----- Text block

Finally, two peaks in the resultant spectrum may overlap one another due to the finite time resolution of the ion detector. Such overlap will cause errors in the mass assignments unless the overlap is corrected. While mathematical techniques for “unfolding” such overlapping peaks to improve the resolution of the spectrum are known, such techniques require spectrum analysis that cannot be carried out on the data processing systems included in commercial mass spectrometers. Hence, the user must wait for the spectrums to be enhanced off-line. The resultant delays are problematic, particularly when the user is trying to adjust other parameters in the instrument.
The present invention is based on the observation that the impulse response of the detector is the limiting factor in increasing the resolution of many TOFMSs. As a result, the signal generated by different mass ions is the same independent of the mass of the ion.
Refer now to FIG. 2, which is a block diagram of a TOFMS 100 according to the present invention. To simplify the drawing, those elements that serve functions analogous to elements discussed above with reference to FIG. 1 have been given the same numeric designations. The present invention provides a method to further improve the signal-to-noise ratio by filtering the output of the ADC via a finite impulse response filter 101 that has a filter function that matches the known impulse response of the ion detector. Filter 101 is under the control of controller 141.
Since the impulse response is independent of the time of flight of the ions being detected, a fixed filter function can be utilized. In the absence of both electronic and statistical noise, the output of the filter is a single value that exits the filter at a time delay characteristic of the flight time of the ions. The magnitude of this value is proportional to the number of electrons generated by the ions having that flight time. Hence, the filter converts a signal that would normally have a time duration that spreads the signal in time over a number of bins into a larger signal in a single bin. It should be noted that the filter utilizes data from a number of time bins, and hence, the filter provides a noise reduction function as well.

----------

**Study questions**
#1 In the mass spectrometer text, what does the filter function of filter 101 match?
#2 Write a continuation of the mass spectrometer text, starting after its final sentence.

----- The data

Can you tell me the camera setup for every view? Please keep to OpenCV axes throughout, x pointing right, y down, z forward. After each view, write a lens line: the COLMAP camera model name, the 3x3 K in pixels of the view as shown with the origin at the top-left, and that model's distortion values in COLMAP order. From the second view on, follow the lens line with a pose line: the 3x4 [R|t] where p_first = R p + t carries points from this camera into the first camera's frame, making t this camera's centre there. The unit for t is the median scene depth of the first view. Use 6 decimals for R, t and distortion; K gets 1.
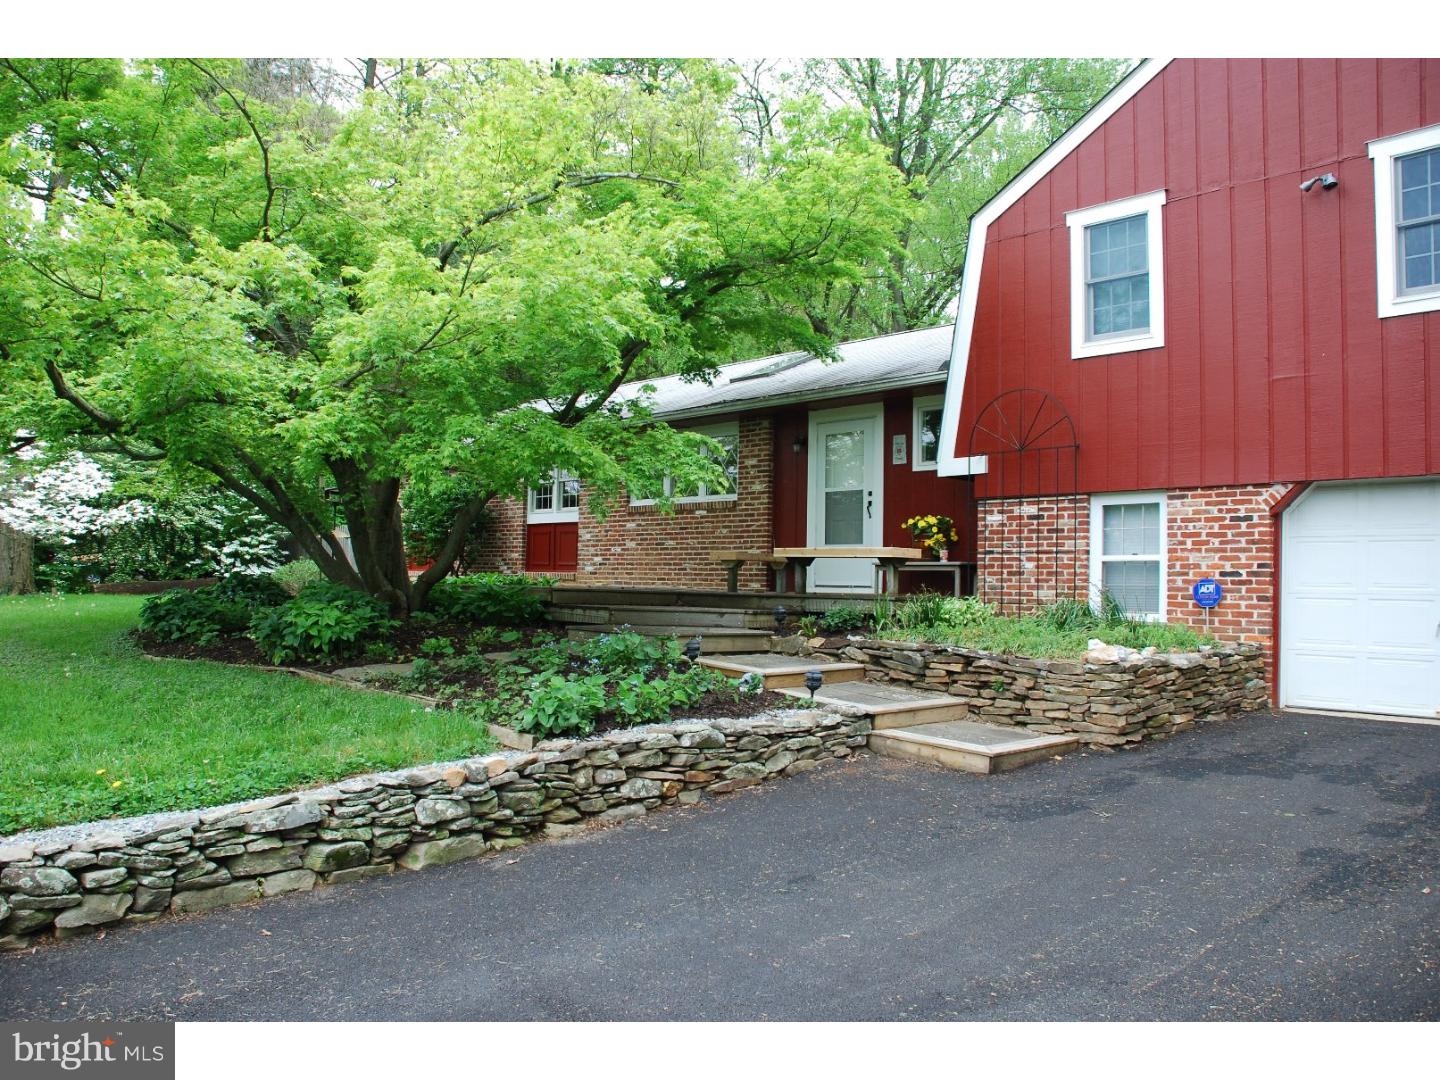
lens RADIAL K [[1108.9, 0, 720.4], [0, 1108.9, 527.8], [0, 0, 1]] dist [-0.129453, 0.048580]
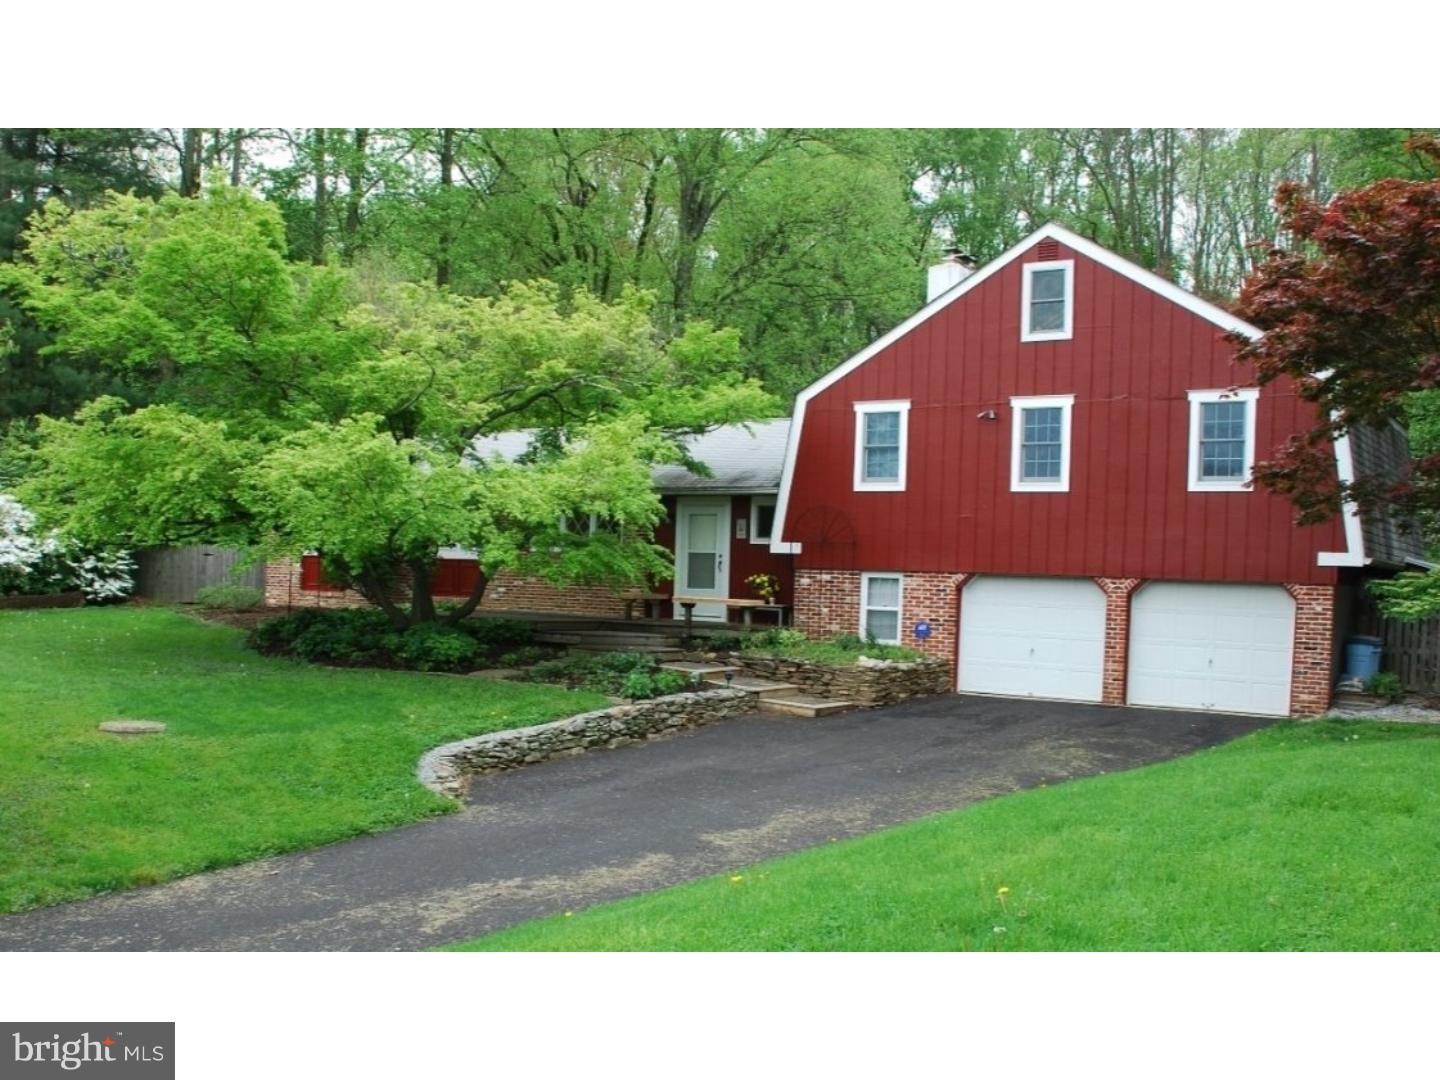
lens RADIAL K [[1624.2, 0, 720.5], [0, 1624.2, 543.8], [0, 0, 1]] dist [-0.005543, 0.000000]
pose [[0.969861, 0.014632, 0.243220, -0.581353], [-0.025871, 0.998737, 0.043081, -0.204799], [-0.242282, -0.048075, 0.969014, -1.656727]]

----------

**Results for each task**
#1 It matches the known impulse response of the ion detector.

#2
While the embodiment of the present invention shown in FIG. 2 is a summing type TOFMS, embodiments of the present invention can be practiced in an event type TOFMS as well. In such embodiments, the output of the ADC is filtered prior to the event detection circuitry such that the event detection circuitry operates on the output of the filter as if it were the conventional ADC output.
To construct a filter for use in the present invention, the frequency response of a characteristic peak generated by ions of a single mass is measured. The FIR filter is designed to match the measured frequency band or bands. Traditional digital filter design techniques can be used to design a low or bandpass filter with the steepest roll off that can be accommodated by the digital signal processing power of the system. Other embodiments in which the filter includes a combination of a low pass filter and multiple band pass filters can also be constructed.
The above-described embodiments of the present invention utilize a filter in which the filter function is independent of the time of flight of the ions. However, embodiments in which the filter function depends on the time of flight can also be practiced. In such an embodiment, controller 141 stores a plurality of filter functions. The specific filter function that is employed is determined by the value in address register 18. Such embodiments are useful if the ion pulse for a single species extends over a time period that is of the same order of magnitude as the response of the detector.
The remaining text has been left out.